*Text shown:*
System functions in Windows, Linux, and Mac OS X are provided to an application program via the dynamic library mechanism. SwiftForth supports a simple library function import mechanism that is based on the C function prototype.
Before referencing a function in a library, you must first open the library:
Any function in a library may be made available as a Forth word:
FUNCTION: <name> ( params -- result )
…where name is the (case-sensitive) published function name, params represents the list of paramters passed to the library function and the (optional) result is the returned value. Parameters are provided on the stack in the order described in the function prototype, so it's easy to reference the function from a Forth program.
Both C-prototype and Pascal-prototype library functions may be called; SwiftForth passes the parameter stack to the external functions automatically. Functions with identical names from different libraries may be invoked without name collision via an alias mechanism. Lists of currently attached libraries and their imported functions may be displayed in the debug window at any time.
Here is an example of the import of the Windows global memory allocation function from Kernel32.dll:
LIBRARY Kernel32 FUNCTION: GlobalAlloc ( uFlags dwBytes -- h )
This is the import of the Linux heap memory allocation function from libc:
LIBRARY libc.so.6 FUNCTION: malloc ( u -- addr )
The Mac OS X version is nearly identical to the Linux one:
LIBRARY libc.dylib FUNCTION: malloc ( u -- addr )
A callback is an entry point into your program. It is provided for the OS to call in certain circumstances to pass messages or signals to your program.

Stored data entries
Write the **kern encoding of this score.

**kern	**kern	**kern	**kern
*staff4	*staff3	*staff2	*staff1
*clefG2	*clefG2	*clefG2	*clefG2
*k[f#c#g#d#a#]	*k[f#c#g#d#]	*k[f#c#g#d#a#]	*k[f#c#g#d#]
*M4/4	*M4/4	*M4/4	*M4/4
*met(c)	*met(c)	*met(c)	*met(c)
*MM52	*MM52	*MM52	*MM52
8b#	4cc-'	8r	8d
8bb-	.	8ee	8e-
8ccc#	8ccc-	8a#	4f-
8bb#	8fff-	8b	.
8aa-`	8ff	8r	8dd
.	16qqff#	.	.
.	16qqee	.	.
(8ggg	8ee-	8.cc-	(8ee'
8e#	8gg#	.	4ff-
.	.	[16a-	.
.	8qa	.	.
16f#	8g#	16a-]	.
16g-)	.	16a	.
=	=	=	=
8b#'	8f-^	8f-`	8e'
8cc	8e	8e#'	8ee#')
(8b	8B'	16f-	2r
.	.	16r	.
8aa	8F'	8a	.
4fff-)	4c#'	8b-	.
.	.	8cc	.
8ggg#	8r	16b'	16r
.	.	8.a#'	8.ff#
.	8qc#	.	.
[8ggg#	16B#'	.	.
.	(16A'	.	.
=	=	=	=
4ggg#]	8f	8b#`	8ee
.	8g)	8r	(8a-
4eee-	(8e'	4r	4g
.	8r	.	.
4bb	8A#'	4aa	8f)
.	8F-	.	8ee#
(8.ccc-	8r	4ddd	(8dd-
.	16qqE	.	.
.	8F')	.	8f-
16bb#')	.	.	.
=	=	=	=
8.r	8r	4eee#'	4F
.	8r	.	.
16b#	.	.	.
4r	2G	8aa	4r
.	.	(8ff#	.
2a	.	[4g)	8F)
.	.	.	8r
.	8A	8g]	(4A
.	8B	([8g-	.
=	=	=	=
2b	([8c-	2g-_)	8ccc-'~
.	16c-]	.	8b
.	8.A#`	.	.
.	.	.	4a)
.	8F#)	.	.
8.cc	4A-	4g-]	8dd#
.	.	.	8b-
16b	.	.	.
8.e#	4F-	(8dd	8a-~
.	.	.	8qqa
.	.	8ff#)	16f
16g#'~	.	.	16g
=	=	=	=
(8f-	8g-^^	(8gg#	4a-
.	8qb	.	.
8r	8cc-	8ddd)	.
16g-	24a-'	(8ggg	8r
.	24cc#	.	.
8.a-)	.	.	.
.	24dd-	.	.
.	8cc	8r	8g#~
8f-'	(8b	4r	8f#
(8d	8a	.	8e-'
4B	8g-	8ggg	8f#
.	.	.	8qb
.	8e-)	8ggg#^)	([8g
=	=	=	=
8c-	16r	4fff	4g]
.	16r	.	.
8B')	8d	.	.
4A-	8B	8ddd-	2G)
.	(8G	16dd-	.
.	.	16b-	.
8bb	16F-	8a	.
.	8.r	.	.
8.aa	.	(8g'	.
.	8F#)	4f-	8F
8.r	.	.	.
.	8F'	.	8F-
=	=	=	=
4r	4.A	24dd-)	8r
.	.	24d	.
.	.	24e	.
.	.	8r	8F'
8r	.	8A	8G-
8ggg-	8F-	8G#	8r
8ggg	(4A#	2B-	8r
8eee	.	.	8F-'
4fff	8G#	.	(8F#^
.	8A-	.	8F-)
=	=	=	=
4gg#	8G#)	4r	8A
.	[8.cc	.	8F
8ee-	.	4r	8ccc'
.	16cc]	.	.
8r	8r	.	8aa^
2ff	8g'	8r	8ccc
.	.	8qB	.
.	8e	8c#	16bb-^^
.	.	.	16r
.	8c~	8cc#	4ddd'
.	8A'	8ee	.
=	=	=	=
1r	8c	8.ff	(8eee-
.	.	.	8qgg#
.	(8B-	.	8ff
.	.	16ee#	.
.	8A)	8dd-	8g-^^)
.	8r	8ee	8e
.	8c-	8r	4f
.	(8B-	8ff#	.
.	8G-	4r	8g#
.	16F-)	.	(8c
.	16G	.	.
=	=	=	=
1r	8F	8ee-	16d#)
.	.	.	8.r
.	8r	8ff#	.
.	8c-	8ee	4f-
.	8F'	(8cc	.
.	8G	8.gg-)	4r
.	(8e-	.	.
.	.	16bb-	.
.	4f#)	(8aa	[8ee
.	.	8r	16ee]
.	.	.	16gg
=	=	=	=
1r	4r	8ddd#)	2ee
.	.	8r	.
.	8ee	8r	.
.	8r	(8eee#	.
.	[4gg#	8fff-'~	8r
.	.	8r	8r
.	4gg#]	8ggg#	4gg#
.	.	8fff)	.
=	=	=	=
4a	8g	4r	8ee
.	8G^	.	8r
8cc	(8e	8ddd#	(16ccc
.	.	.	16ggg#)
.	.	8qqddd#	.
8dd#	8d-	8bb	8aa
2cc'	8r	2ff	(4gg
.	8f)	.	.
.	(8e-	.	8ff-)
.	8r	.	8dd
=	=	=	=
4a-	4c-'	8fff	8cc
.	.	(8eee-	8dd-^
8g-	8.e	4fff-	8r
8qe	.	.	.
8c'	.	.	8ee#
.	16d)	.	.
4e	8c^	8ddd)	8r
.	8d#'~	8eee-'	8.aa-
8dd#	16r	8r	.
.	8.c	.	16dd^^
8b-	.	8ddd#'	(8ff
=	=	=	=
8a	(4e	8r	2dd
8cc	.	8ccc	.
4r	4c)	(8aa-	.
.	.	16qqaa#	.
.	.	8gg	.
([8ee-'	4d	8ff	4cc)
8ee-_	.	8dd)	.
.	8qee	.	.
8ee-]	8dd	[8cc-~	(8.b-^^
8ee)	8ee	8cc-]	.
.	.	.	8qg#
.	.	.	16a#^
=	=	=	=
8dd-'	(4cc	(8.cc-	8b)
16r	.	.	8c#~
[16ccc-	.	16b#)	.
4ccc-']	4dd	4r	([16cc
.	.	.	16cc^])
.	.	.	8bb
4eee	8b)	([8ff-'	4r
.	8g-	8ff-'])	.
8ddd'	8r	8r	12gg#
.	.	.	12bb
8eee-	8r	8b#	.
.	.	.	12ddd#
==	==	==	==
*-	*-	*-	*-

*Questions on the material:*
1. In the text on SwiftForth library imports, why is it easy to reference an imported library function from a Forth program? Answer in one to three sentences.
2. Continue the text on SwiftForth library imports, starting after its final sentence about callbacks.
The rows are separate material from the text on SwiftForth library imports.

*Activity answers:*
1. It is easy because the function's parameters are provided on the stack in the same order that the function prototype describes.

2.
A callback is much like an interrupt in other programming environments, in that the code that responds to it is not executing as a sequential part of your application. In SwiftForth, callbacks are handled by a transient "task" with its own stacks and user area; it exists only for the duration of the callback function. Callbacks may execute any reentrant SwiftForth words, but may not directly communicate with the running program other than by storing data where the program may find it.
You may define a callback with any number of parameters, using the form:
<xt> <n> CB: <name>
…where xt is the execution token of the routine to respond to the callback, and n is the number of parameters passed to the callback.
A callback must always return a single integer result, which is used as the return value from the callback function. The defining word CB: wraps the execution of the xt with the necessary code to construct and discard the transient task environment in which the callback runs. Executing name returns the address to pass to the OS (e.g., as a message or signal handler).
SwiftForth provides a simple facility for defining and activating tasks which are themselves threads within the SwiftForth program. A thread is similar to the background task of other Forth implementations in that it is given its own Forth stacks and user area and is executing code from within SwiftForth's dictionary space.